When I first met Peter he told me a story that actually made me fall in love with him. It was about a man who was a Buddhist. He goes to a market and is tempted into buying a chicken with the intention of eating it. But first he has to kill it. He hides behind a hedge to wring the chicken’s neck but someone walks past and sees him. The story continues with the man trying to find places to kill the chicken and always being discovered, until he finds a cellar. He locks the door, there’s no window and no-one can see him. As he is about to wring the chicken’s neck he realises that the CHICKEN SEES and he cannot bring himself to go against his Buddhist values. Well yes indeed, the chicken does see. So for the past 34 years, which is as long as Peter and I have been together, every time I do or think of something that goes against my moral code I remember that the CHICKEN SEES. It may seem a bit odd that my moral compass is a chicken but it works for me.
In the country, I’m told, it is very important to get on with your neighbours. In fact it’s quite a good idea to get on with them in the city as well and I have never had any problems with my neighbours, ever, except when I moved to the country! Well so much for country advice. Country advice drives me insane. It’s as if there’s a different code of conduct here, which is crap. When country people visit the big city, do we city folk tell them how to behave? I don’t think so. When we city folk (derogatively known as townies) move to the country however, we are constantly told (by some people) “that’s not the way we do it in the country”.
That said, one of the things I love about living in the country is how friendly everyone is. I’ve joined an aqua aerobics class at Fordoun (http://www.fordoun.com/). Our instructress is a lovely woman called Julie and the class is made up of mostly over 50-year-old women.

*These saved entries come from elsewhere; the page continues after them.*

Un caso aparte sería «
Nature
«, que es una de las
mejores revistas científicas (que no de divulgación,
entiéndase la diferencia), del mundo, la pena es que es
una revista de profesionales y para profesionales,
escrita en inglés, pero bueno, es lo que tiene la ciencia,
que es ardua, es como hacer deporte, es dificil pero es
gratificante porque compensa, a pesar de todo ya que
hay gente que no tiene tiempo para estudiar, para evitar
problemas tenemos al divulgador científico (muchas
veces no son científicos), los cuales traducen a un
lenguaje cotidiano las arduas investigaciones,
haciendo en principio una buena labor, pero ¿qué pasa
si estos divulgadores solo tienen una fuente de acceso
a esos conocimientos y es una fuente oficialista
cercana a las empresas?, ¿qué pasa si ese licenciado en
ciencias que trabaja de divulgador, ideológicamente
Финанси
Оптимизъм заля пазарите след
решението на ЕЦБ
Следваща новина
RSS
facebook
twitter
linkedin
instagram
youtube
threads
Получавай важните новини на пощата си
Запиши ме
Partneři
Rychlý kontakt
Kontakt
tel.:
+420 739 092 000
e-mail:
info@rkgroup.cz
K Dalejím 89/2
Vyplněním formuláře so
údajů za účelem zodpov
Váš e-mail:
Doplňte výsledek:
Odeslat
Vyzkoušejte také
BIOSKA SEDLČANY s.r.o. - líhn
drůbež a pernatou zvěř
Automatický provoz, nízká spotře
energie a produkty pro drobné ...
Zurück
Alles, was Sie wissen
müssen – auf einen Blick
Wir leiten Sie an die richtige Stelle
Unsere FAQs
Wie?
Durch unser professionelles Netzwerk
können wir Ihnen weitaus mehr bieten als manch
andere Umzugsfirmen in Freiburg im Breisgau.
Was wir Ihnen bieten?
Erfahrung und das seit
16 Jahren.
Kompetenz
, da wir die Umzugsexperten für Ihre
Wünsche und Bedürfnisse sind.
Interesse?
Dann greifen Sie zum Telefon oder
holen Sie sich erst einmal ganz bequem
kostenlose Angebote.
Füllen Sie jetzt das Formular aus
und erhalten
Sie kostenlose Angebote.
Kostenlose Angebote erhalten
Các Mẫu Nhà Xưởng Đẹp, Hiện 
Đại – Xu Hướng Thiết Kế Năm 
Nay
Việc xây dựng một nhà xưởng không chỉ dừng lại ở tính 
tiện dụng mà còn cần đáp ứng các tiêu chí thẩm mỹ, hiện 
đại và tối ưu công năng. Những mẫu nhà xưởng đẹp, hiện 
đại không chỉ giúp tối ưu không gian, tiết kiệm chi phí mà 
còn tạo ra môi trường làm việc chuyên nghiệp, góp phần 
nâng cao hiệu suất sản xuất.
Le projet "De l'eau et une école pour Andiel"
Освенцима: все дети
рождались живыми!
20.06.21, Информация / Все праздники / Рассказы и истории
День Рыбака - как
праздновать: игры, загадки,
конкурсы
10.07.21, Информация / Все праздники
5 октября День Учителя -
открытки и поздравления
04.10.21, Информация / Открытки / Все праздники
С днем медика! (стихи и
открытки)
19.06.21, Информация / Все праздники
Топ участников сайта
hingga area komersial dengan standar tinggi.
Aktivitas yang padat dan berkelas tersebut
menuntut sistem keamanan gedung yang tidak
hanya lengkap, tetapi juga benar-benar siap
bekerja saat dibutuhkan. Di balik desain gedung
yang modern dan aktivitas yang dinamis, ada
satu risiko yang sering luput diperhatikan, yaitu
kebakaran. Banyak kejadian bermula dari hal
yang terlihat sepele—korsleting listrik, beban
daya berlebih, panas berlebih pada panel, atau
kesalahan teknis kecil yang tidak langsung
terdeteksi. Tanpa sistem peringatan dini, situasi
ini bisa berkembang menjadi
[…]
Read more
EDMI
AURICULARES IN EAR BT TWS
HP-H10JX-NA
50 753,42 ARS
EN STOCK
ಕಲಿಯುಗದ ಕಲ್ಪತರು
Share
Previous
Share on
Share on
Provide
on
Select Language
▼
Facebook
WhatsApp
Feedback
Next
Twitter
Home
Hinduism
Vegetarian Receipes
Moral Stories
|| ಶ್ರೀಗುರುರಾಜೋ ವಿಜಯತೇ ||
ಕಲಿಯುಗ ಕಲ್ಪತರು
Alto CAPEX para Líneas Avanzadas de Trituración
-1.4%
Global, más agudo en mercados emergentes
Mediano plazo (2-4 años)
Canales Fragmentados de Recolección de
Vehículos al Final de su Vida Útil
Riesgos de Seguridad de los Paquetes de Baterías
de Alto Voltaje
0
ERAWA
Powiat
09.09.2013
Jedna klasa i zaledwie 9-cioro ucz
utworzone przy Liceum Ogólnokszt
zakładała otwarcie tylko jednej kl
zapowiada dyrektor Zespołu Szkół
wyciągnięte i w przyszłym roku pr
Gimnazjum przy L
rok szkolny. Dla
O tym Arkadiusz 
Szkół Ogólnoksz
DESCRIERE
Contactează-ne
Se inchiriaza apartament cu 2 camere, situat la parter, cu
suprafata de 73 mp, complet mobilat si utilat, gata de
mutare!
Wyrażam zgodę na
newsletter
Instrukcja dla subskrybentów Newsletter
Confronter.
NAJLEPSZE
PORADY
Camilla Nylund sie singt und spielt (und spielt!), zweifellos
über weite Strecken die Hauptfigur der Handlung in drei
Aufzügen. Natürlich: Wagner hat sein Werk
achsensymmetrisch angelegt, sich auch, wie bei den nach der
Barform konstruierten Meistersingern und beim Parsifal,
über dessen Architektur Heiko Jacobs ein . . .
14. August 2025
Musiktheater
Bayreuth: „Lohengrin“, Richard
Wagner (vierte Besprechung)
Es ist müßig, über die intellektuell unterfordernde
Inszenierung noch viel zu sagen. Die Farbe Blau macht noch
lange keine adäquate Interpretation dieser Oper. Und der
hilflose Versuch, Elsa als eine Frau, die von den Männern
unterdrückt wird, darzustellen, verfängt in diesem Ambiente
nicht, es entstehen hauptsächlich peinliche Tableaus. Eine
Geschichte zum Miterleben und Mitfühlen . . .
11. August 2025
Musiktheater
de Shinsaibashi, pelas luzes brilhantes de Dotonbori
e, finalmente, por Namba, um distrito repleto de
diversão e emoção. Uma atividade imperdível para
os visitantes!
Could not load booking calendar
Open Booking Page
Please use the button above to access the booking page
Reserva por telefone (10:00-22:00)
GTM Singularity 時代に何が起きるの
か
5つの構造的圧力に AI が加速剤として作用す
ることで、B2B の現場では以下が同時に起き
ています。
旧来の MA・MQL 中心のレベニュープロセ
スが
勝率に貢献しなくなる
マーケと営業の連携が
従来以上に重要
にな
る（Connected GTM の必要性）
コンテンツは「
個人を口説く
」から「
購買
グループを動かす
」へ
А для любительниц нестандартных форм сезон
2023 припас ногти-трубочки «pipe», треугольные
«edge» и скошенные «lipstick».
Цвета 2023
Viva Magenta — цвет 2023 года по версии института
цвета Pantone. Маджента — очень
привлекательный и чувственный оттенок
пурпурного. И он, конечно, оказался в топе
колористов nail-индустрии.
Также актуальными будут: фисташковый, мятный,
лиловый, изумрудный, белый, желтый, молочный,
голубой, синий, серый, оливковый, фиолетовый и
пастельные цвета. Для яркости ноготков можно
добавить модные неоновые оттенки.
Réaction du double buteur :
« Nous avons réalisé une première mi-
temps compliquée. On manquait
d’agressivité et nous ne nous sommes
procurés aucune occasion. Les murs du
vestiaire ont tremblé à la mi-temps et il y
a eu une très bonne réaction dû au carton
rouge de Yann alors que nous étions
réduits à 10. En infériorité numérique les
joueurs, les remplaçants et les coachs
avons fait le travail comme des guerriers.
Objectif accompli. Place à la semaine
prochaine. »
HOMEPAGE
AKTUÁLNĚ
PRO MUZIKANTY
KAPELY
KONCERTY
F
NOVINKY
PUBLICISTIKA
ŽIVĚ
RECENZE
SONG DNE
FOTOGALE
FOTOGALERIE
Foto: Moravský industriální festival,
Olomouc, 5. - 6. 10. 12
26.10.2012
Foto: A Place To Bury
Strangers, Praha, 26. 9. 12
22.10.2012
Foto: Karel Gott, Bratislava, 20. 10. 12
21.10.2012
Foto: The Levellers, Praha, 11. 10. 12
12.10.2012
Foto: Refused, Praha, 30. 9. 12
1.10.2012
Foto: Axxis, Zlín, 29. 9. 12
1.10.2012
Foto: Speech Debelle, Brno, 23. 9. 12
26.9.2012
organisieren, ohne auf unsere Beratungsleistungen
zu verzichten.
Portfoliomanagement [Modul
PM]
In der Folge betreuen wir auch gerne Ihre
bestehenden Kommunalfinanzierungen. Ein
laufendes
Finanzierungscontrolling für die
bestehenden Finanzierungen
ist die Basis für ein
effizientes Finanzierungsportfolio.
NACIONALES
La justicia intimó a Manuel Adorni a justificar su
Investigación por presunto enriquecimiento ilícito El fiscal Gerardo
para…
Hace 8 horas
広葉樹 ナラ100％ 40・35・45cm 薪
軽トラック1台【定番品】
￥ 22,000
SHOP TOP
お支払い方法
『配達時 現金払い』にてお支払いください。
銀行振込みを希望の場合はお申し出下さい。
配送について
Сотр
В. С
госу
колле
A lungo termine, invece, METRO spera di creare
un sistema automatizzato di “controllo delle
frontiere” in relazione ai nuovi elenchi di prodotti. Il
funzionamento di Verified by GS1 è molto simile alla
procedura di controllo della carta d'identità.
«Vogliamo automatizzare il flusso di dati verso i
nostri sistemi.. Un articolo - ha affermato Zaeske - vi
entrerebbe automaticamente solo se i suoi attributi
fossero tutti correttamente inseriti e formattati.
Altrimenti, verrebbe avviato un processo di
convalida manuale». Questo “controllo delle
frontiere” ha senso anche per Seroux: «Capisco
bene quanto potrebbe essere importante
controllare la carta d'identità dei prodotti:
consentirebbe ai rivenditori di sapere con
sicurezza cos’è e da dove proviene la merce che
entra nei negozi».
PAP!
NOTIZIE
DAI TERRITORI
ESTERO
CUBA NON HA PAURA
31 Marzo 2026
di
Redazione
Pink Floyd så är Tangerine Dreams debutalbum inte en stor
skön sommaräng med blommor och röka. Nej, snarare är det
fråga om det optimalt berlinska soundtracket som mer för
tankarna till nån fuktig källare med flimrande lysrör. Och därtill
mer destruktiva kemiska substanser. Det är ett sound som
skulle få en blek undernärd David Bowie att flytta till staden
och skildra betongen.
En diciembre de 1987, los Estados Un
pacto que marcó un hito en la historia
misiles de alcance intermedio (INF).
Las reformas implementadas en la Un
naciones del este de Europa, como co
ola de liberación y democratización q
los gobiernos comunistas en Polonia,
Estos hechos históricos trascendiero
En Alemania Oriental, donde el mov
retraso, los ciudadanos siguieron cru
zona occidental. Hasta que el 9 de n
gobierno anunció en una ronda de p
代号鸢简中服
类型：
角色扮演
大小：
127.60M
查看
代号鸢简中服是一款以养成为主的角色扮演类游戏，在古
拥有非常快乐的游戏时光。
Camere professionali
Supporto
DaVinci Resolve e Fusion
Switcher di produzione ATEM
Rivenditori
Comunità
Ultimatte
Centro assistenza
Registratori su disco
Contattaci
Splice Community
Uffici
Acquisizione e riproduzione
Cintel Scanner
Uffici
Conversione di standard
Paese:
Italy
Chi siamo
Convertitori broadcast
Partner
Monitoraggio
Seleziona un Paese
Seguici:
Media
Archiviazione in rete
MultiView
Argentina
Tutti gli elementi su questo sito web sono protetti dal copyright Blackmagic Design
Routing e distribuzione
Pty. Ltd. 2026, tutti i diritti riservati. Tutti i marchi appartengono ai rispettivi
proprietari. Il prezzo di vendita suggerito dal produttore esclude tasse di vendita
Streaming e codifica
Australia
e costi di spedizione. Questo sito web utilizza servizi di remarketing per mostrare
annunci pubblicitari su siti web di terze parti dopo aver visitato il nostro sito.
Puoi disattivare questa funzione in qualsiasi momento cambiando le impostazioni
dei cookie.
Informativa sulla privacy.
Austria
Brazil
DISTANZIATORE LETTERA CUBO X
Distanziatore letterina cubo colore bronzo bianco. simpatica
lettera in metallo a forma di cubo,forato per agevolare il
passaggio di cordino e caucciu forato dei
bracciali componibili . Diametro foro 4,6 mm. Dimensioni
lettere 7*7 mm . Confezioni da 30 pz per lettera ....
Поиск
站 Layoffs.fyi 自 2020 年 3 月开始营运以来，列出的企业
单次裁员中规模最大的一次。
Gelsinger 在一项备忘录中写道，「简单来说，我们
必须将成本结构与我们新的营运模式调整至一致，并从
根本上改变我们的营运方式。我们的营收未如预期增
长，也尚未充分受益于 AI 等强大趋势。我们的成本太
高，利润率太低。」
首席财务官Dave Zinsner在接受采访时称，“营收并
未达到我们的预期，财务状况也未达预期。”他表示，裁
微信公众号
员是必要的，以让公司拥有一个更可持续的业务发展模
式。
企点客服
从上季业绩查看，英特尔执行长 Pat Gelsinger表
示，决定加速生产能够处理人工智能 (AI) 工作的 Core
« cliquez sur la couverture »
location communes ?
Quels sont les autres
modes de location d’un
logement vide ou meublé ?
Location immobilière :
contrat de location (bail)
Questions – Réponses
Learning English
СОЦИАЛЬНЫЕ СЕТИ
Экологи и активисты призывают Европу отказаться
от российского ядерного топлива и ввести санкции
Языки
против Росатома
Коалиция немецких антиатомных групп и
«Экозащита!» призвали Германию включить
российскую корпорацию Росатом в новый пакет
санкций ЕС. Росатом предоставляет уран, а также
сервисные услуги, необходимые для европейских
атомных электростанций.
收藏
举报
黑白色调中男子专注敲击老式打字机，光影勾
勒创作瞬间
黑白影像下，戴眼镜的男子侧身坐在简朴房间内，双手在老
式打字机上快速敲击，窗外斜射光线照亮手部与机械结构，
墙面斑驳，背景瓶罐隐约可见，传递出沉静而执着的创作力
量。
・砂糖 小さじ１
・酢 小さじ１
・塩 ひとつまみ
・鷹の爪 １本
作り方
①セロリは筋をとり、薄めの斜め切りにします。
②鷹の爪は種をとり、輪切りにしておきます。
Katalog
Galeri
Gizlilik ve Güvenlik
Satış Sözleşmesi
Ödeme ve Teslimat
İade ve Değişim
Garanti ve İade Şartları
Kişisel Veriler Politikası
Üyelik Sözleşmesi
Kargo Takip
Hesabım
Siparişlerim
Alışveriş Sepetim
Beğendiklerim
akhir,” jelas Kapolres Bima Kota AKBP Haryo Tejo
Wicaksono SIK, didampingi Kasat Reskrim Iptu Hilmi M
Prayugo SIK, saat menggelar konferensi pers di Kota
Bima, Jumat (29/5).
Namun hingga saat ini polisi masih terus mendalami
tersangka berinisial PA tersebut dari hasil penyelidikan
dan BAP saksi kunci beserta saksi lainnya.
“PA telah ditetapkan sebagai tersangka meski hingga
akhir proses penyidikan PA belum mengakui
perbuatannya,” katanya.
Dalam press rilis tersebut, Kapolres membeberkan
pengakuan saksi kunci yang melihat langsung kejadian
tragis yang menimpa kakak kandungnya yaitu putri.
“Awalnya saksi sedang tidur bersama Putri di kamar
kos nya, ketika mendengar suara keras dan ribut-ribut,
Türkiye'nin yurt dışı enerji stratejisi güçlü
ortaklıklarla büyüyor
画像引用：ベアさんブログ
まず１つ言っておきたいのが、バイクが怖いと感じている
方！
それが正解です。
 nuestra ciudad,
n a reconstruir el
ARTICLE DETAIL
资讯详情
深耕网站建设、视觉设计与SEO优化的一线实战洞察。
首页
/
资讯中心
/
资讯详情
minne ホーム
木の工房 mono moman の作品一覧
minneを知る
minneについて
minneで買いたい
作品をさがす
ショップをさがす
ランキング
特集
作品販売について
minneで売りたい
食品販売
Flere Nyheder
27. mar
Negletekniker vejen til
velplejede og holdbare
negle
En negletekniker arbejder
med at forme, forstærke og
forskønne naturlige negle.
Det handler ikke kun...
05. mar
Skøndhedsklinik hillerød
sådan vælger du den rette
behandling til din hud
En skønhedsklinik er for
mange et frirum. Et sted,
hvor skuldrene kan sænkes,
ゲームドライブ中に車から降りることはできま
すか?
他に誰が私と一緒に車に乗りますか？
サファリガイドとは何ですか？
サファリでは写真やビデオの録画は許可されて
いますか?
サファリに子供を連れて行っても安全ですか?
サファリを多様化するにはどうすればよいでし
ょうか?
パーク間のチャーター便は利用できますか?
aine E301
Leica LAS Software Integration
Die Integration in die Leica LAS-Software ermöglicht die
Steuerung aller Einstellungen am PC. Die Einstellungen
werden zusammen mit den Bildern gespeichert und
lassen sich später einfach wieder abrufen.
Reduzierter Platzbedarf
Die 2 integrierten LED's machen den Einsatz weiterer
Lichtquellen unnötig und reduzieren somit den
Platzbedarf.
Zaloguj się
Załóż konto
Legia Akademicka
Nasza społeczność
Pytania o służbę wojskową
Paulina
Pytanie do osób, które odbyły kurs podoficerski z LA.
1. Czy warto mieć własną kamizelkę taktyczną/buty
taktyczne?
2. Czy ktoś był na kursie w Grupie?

After attending a couple of classes, I was invited to join the group for coffee and cheesecake over the road at Blueberry Hill because it was Julie’s birthday. Since then I have been greeted by name by everyone when I arrive at the class and I’ve had to make bloody sure I remember theirs.
On a Friday night our local butchery, Linga Lapa, opens for dinner (http://www.lingalapa.co.za/). Ian, the owner, is a fantastic host. We usually settle in at the bar first for a pint or two of a locally brewed beer, my tipple being the pie-eyed possum pilsener. Ian is always on hand to introduce us to other locals at the pub and often we land up chatting to some of our other neighbours, as well as complete strangers, before tucking into our steak / lamb chops, chips and salad in front of a roaring fire. This is bliss. And it beats all the 5 star restaurants I’ve ever eaten in (okay Kiera, except for Spice!). I know you can’t generalise, there are people who will challenge the chicken and others who warm the cockles of your heart, but for the first time in a long time I have a sense of belonging here. It’s got a lot to do with my love of the land but also the feeling that I’m starting to be known here and I know that it’s going to be good.